The age-old story of David vs Goliath set in the context of the coffee industry.
Coffee: Who can live without it? Probably everyone. However, it's nice not to. Morning productivity and casual catch ups with friends would not be the same without the coffee bean. Unfortunately, while we lounge about sipping mochas, there are others slaving away at next to nothing wages in order to bring you your morning wake up.
Which is why Fair Trade was created - to help give people a decent wage for their hard work. Despite the criticism of its quality, its reinforcement measures and other niggles, Fair Trade is still a very noble and innovative concept which has changed the coffee scene drastically since its introduction. Fair Trade fortnight celebrates the new wave of socially aware latte sippers with a smorgasbord of events - including a screening of the 2006 film Black Gold.

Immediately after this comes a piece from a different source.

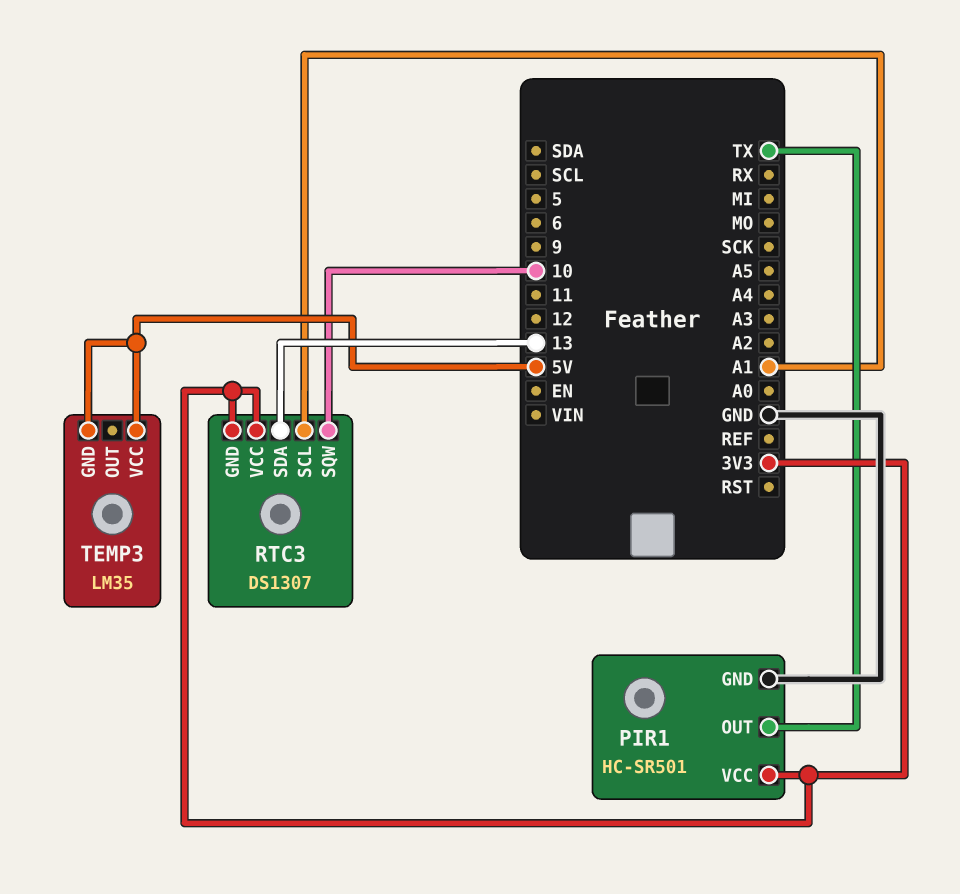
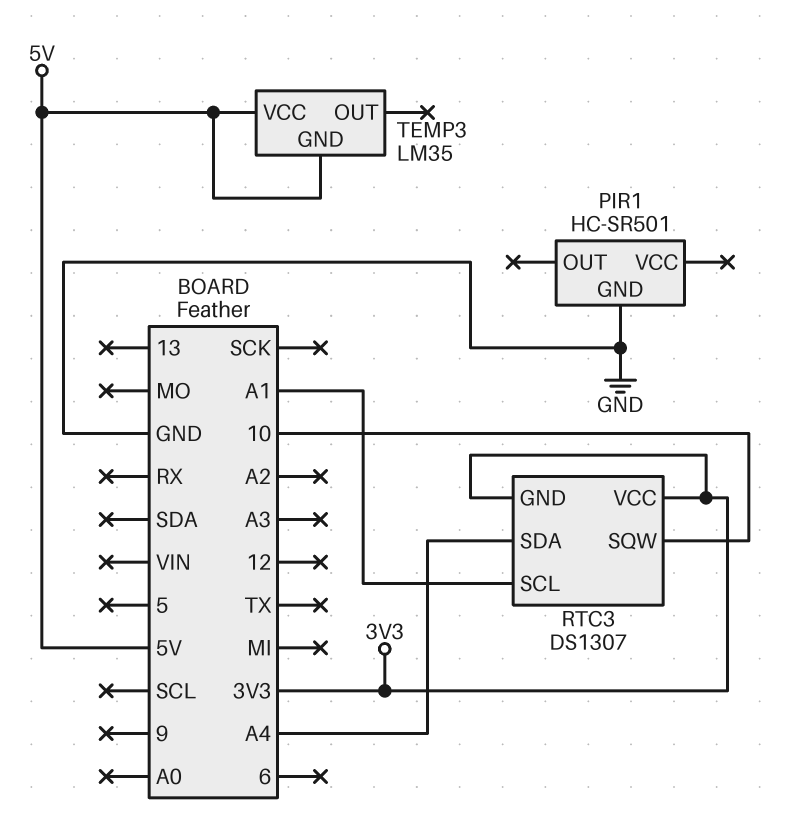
PIR1 pin OUT: TX -> none
PIR1 pin VCC: 3V3 -> none
RTC3 pin SDA: 13 -> A4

Black Gold is a documentary set in Ethiopia where eleven million Ethiopians depend on coffee to make a living (which is 67% of the country's foreign export). However, despite coffee being the second most traded commodity in the world (after oil), and the seriously inflated prices found at cafes, Ethiopian workers earn less than 50 cents a day harvesting coffee. Again, not cool.
The film intercuts between the plight of businessman Tadesse Meskela to help raise the impoverished standard of living of coffee farmers and that of the high-end coffee tasting competitions and cafe scene, critically highlighting the unfair dichotomy and hypocrisy of it all. The New York Times called Black Gold 'the age-old David and Goliath story'.
It's a free screening and BYO cushion/beanbag. Karma Kola, People's coffee, Ritual Tea Company, and hot chocolate and chocolate from Trade Aid Wellington will be sold on site (cash only).